TEXTO FORNECIDO:

NOTÍCIA
A embaixadora Mitzi Gurgel Valente da Costa conta sobre a formação e aperfeiçoamento de diplomatas no Instituto Rio Branco, a prestigiosa instituição que em 2025 comemora oitenta anos de existência
Publicado em 26/09/2025
Embaixadora Mitzi Gurgel Valente da Costa, “a essência de ser diplomata é não ter área fixa de atuação” (foto: divulgação)
Criado em 18 de abril de 1945, o Instituto Rio Branco comemora seus oitenta anos de existência. Instância do Ministério das Relações Exteriores, o Itamaraty, a prestigiosa instituição é a única do país a oferecer cursos de formação e aperfeiçoamento para a carreira diplomática. Aberto a qualquer pessoa que tenha curso superior completo, em qualquer área, o Concurso de Admissão à Carreira de Diplomata (CACD) é considerado o mais difícil do país. Este ano, oferece 50 vagas. A cada edição, a média é de 12 mil inscritos.

TAREFA PROPOSTA 1: Repita sem mudar nada um trecho da notícia sobre o Instituto Rio Branco: tudo, desde "Criado em 18" até "12 mil inscritos.".
TAREFA PROPOSTA 2: Dê seguimento à notícia sobre o Instituto Rio Branco, começando logo depois da última frase mostrada.

DADOS FORNECIDOS:
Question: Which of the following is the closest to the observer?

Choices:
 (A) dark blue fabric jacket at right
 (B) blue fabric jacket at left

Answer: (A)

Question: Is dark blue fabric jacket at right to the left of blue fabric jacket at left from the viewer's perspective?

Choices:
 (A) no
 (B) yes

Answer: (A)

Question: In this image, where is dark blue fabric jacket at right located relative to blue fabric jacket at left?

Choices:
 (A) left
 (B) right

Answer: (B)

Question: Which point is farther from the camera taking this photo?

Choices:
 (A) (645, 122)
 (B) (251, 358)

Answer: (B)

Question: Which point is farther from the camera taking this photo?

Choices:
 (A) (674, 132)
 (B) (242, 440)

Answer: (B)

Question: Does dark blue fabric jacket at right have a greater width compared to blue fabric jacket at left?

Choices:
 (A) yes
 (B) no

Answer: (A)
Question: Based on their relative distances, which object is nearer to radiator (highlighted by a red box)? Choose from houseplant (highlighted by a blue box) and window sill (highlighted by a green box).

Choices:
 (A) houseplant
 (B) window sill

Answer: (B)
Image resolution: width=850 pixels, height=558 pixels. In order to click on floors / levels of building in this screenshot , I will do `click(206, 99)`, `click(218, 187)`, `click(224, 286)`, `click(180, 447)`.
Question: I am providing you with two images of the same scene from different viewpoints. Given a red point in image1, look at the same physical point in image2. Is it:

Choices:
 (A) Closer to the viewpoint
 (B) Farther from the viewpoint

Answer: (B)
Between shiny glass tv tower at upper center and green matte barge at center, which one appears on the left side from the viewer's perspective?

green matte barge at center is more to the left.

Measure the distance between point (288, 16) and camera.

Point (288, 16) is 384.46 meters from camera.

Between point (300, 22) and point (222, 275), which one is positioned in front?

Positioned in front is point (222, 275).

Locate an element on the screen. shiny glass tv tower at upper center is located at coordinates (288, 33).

RESPOSTA DO EXERCÍCIO 1:
Criado em 18 de abril de 1945, o Instituto Rio Branco comemora seus oitenta anos de existência. Instância do Ministério das Relações Exteriores, o Itamaraty, a prestigiosa instituição é a única do país a oferecer cursos de formação e aperfeiçoamento para a carreira diplomática. Aberto a qualquer pessoa que tenha curso superior completo, em qualquer área, o Concurso de Admissão à Carreira de Diplomata (CACD) é considerado o mais difícil do país. Este ano, oferece 50 vagas. A cada edição, a média é de 12 mil inscritos.

RESPOSTA DO EXERCÍCIO 2:
“A essência de ser diplomata é não ter área fixa de atuação”, revela a atual diretora-geral do Instituto Rio Branco, a embaixadora Mitzi Gurgel Valente da Costa. Com quase cinquenta anos de carreira, foi a primeira embaixadora presencial do Brasil no exterior, quando assumiu o posto no Sultanato de Omã. Algo inusitado para a época. Casada, foi o marido quem deixou para trás a carreira no Brasil. Esteve em Montreal, como embaixadora, representante permanente da OACI – Organização de Aviação Civil Internacional – e, recentemente, voltou de Mendoza, Argentina, onde foi cônsul-geral. Viveu em dez países. Brasileira nascida no Canadá, é filha de diplomata.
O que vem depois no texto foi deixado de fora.